WORK ORDER: Exactly the lines from the start of the entries through the line with "Figure 5. Docked" are required in the output, with no pictures among them.

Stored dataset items
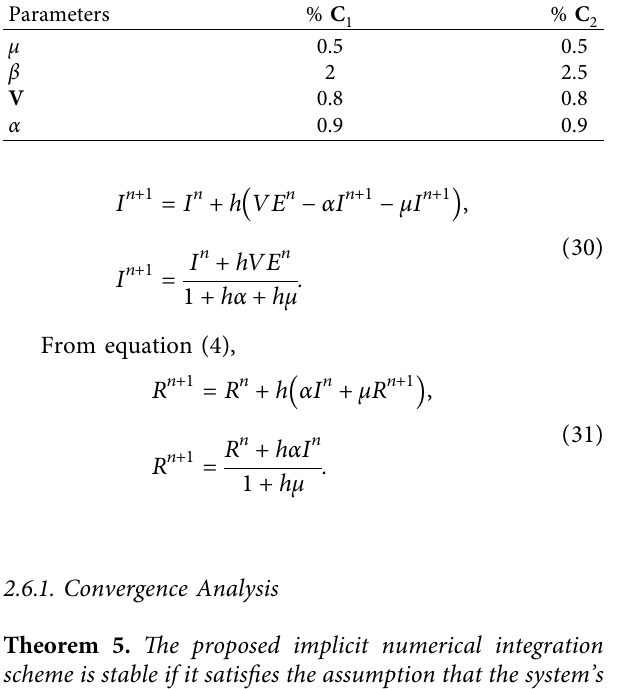
Table 1: Values of parameters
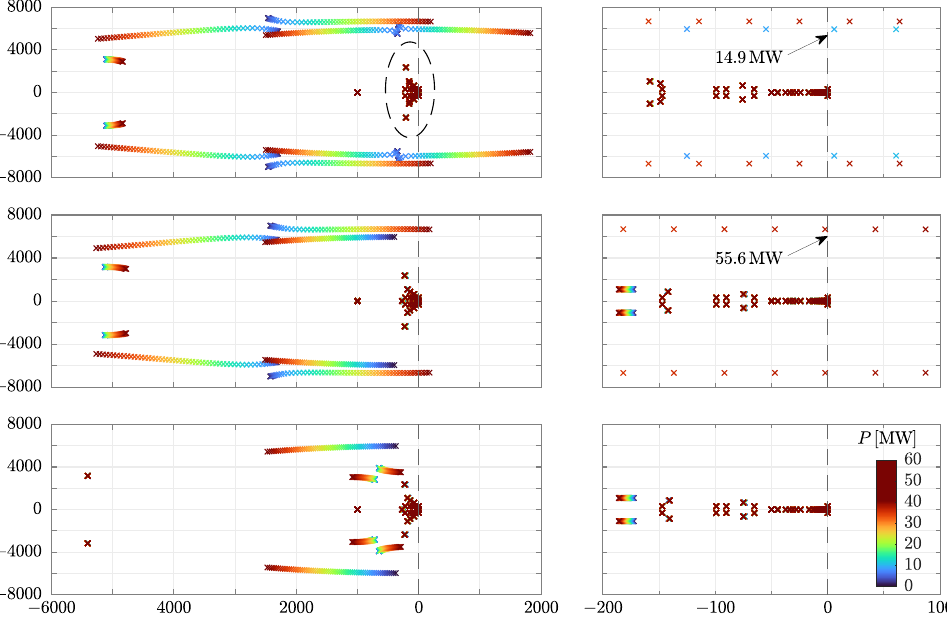
Figure 7. Evolution of the main eigenvalues of the IEEE 14 power system shown in Figure 6 when the active power reference P of the P / Q type MMC 1 converter at BUS 5 is swept in the [ 0,60.7MW ] interval. For each row, the panels on the right are an inset of those on the left. The vertical dotted line in each panel denotes the null real part of the eigenvalues. Eigenvalues are colour-coded based on P (see the colour bar in the bottom panel, right side) to better identify the power reference values that make the system unstable, which are highlighted by arrows in the panels on the right. Top row: base case. The real part of the eigenvalues inside the dashed ellipse is close to zero, but it is always negative regardless of P (the same holds for the other panels). Middle row: case in which MMC 1 includes the droop control and low-pass filter described in Equation (11). Bottom row: compared to the previous case, a shunt capacitor is also added to the AC -side of MMC 2. In all cases, dynamic models of lines and transformers are used, together with constant impedance load models behind OLTC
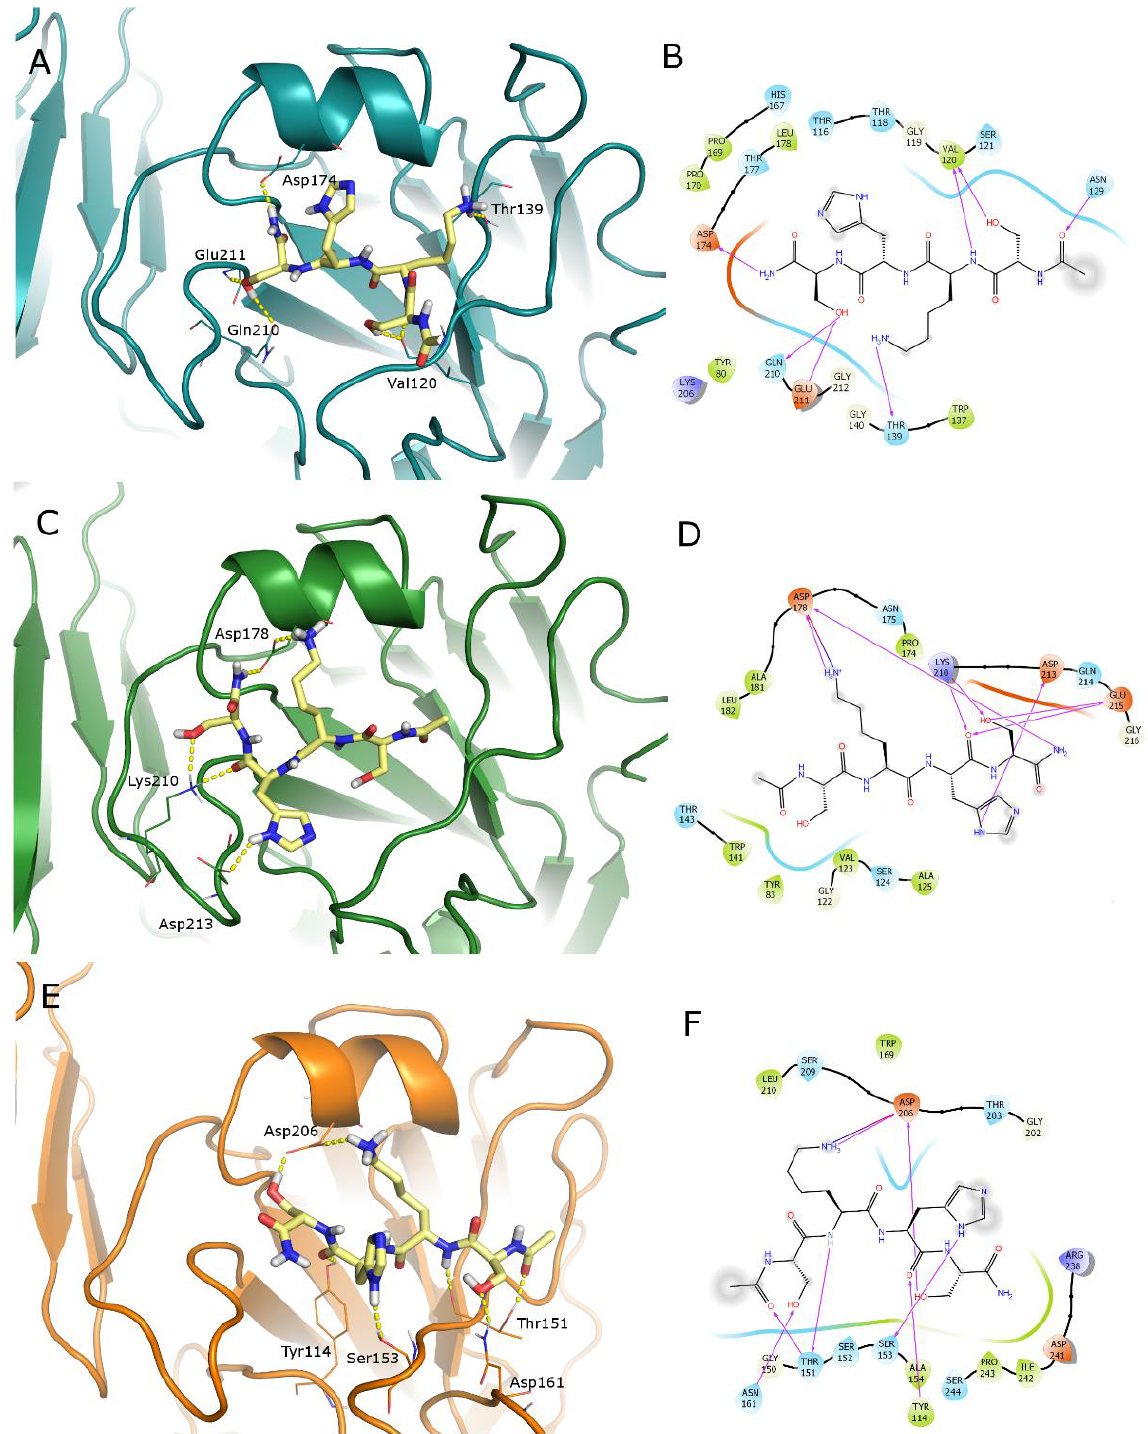
Figure 5. Docked poses of peptide 1 (yellow C atoms, represented as sticks) in the RBS of studied HAs represented as cartoons: ( A ) Parma/H1N1 (deep-cyan); ( C ) Roma/H1N1 (dark green); ( E ) Parma/H3N2 (orange). Residues involved in H-bond interactions with the ligand are represented as lines; H-bonds are depicted as yellow dashed lines. Corresponding 2D ligand interaction diagrams are reported in panels ( B , D , F ); in the diagrams, residues close to the ligand are colored on the basis of their properties (orange, negatively charged; blue, positively charged; green, hydrophobic; cyan, polar), H-bonds are depicted as magenta arrows, solvent-exposed atoms are surrounded by a gray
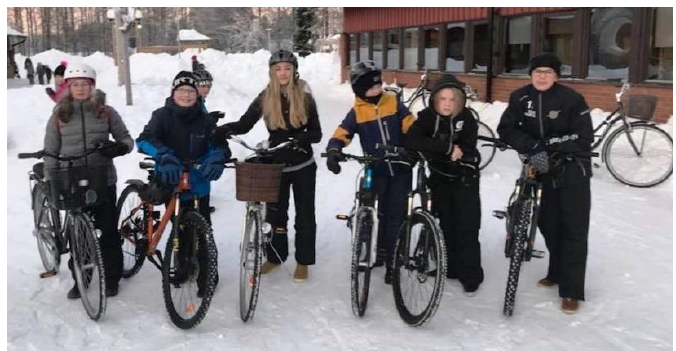
Figure 2. “When I arrive at school, and I see a lot of friends with bicycles there I feel a fellowship with the others biking to school; it is like some kind of belonging” Mathias C33.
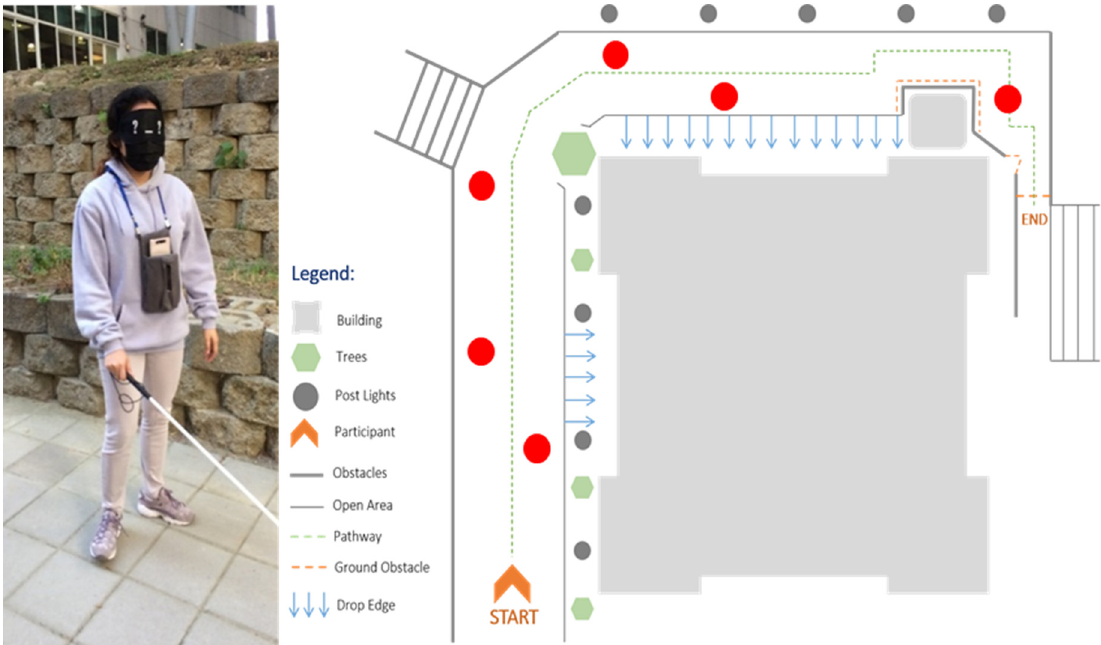
Figure 10. Blindfolded participant ( left ) with walking cane walking through the obstacle course ( right ) with randomly placed obstacles along the way.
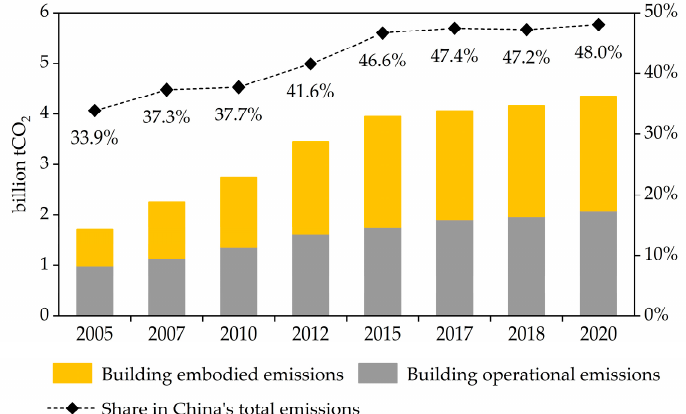
Figure 18. Embodied and operational carbon emissions of China’s building sector (2005–2020).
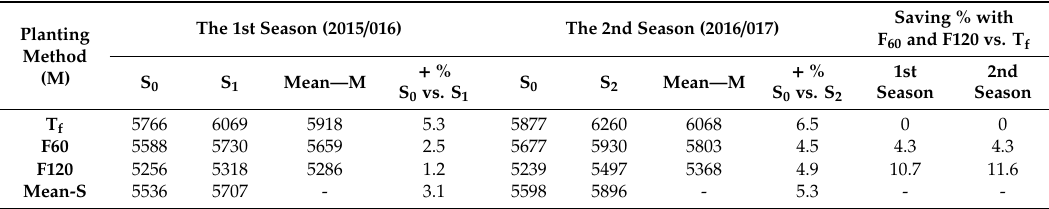
Table 6. Irrigation water applied (IWa—m 3 ha − 1 ) under di ff erent planting methods (M) and salinity conditions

WORKED SOLUTION:
Table 1: Values of parameters
Figure 7. Evolution of the main eigenvalues of the IEEE 14 power system shown in Figure 6 when the active power reference P of the P / Q type MMC 1 converter at BUS 5 is swept in the [ 0,60.7MW ] interval. For each row, the panels on the right are an inset of those on the left. The vertical dotted line in each panel denotes the null real part of the eigenvalues. Eigenvalues are colour-coded based on P (see the colour bar in the bottom panel, right side) to better identify the power reference values that make the system unstable, which are highlighted by arrows in the panels on the right. Top row: base case. The real part of the eigenvalues inside the dashed ellipse is close to zero, but it is always negative regardless of P (the same holds for the other panels). Middle row: case in which MMC 1 includes the droop control and low-pass filter described in Equation (11). Bottom row: compared to the previous case, a shunt capacitor is also added to the AC -side of MMC 2. In all cases, dynamic models of lines and transformers are used, together with constant impedance load models behind OLTC
Figure 5. Docked poses of peptide 1 (yellow C atoms, represented as sticks) in the RBS of studied HAs represented as cartoons: ( A ) Parma/H1N1 (deep-cyan); ( C ) Roma/H1N1 (dark green); ( E ) Parma/H3N2 (orange). Residues involved in H-bond interactions with the ligand are represented as lines; H-bonds are depicted as yellow dashed lines. Corresponding 2D ligand interaction diagrams are reported in panels ( B , D , F ); in the diagrams, residues close to the ligand are colored on the basis of their properties (orange, negatively charged; blue, positively charged; green, hydrophobic; cyan, polar), H-bonds are depicted as magenta arrows, solvent-exposed atoms are surrounded by a gray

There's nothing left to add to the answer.